* [Provided text]

:::::

Skip to main content

Judiciary as Government’s Handmaid

Image from Mathrubhumi (Malayalam weekly) 2 April 2023


The media in India became the central government’s lapdog long ago, with a few exceptions. Democracy bleeds when that happens. And democracy dies when the judiciary becomes the government’s handmaid. It is impossible for the citizens to get justice when the judiciary becomes a tool in the hands of the government. Anyone can be arrested for any reason. As it happened, for example, with the Kannada actor Chetan Kumar a few days back. He was arrested for tweeting that “Hindutva is built on LIES.” He mentioned a few lies too, like: 1992: Babri Masjid is ‘birthplace of Rama’ —> a lie. A few days after his arrest and remand to judicial custody, Rahul Gandhi was arrested for saying rather facetiously that too many Modis are thieves.

Truth is a crime now. Humour is a crime too.

A lot of our parliamentarians are hardcore criminals. There are murderers and rapists among them. There are swindlers and kidnappers. They continue to be our legislators while Chetan Kumar and Rahul Gandhi will be in jail for telling truths or jokes.

:::::

* [Information provided]
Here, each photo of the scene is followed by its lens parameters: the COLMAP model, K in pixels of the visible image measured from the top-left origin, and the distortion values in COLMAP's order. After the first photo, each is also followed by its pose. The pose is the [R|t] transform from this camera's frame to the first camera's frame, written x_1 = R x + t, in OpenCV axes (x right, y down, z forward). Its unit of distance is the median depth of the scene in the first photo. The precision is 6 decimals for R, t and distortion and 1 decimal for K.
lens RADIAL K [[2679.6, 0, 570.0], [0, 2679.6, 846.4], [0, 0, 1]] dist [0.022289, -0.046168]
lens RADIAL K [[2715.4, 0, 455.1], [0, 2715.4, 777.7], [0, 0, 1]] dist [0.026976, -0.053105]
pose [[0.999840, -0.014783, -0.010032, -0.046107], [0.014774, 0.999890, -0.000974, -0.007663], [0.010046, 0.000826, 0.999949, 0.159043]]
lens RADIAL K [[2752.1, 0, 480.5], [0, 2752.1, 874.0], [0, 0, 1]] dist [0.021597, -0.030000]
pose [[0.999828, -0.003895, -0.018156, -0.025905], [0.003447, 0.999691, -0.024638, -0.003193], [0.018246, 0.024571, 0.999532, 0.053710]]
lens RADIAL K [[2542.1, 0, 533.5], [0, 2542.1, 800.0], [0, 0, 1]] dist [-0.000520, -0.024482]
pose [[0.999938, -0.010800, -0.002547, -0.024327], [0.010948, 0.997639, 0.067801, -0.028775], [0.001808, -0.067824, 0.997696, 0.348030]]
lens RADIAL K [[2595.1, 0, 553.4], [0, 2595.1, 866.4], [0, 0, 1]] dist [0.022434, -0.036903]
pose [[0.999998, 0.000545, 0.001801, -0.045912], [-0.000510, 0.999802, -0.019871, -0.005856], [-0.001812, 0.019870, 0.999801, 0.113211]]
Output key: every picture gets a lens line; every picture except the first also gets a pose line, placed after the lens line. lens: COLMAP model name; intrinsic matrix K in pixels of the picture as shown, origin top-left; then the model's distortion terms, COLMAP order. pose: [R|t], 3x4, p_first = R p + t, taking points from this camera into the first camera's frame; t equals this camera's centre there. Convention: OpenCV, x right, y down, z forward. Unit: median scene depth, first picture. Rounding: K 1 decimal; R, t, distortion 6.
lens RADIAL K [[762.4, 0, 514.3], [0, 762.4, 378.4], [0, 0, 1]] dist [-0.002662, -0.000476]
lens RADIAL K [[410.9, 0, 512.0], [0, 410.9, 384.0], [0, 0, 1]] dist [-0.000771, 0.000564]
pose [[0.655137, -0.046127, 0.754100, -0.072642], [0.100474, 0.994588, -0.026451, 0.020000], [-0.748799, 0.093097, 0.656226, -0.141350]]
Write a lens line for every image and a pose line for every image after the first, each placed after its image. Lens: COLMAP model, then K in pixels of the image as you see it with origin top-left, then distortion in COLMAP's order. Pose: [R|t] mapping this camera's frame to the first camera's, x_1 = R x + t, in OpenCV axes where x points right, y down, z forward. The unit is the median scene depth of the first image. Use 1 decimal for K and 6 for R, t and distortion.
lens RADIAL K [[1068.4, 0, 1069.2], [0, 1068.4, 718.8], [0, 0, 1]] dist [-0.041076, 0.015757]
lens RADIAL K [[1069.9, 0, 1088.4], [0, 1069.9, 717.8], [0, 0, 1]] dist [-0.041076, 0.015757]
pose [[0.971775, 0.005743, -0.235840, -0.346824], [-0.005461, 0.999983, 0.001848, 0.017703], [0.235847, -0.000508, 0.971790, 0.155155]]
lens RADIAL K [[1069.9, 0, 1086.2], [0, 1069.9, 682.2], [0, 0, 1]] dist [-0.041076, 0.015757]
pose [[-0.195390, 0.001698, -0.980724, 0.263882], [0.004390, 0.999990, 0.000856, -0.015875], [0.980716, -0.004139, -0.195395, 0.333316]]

:::::

* [Actions to take]
(1) According to the essay about the judiciary, what did the Kannada actor Chetan Kumar tweet that led to his arrest?
(2) Continue the essay about the judiciary, starting after its final sentence.

* [Exercise results]
(1) He tweeted that "Hindutva is built on LIES."

(2)
There is something far worse than this that is afoot, something that is corroding the very heart of India’s secular democracy. The country is insidiously being converted into a Hindu Rashtra using the judiciary.

In order to make the country a Hindu Rashtra, there are three possible ways. One, change the Constitution. If the BJP wins two-thirds majority in the next general elections (which is not impossible), the existing Constitution can be dumped and a new Constitution that declares the country as a Hindu Rashtra can be adopted.

Two, amend the existing Constitution. Make some changes so that Indian secularism becomes something similar to what the Pakistani Constitution claims: to protect the citizens of other faiths in the light of Islam’s creeds and doctrines. Instead of Islam, it will be Hindutva in India. The Constitution may call it Sanatan Dharma. Once this happens, criticising Hindu religion, gods, scriptures, etc will become a crime and gradually the non-Hindus can all be thrown behind the bars for telling jokes or praying to different gods or whatever.

Three, which is more likely to happen, interpret the existing Constitution as a Hindu document using the judiciary. This is already happening. Take a couple of examples.

The Ayodhya verdict says, among a lot of other contentious claims, that “Evidences support the faith and belief of the Hindus that Lord Ram was born where the Babri mosque was constructed. The conclusion that the place of birth of Lord Ram is the three domes can therefore be reached.”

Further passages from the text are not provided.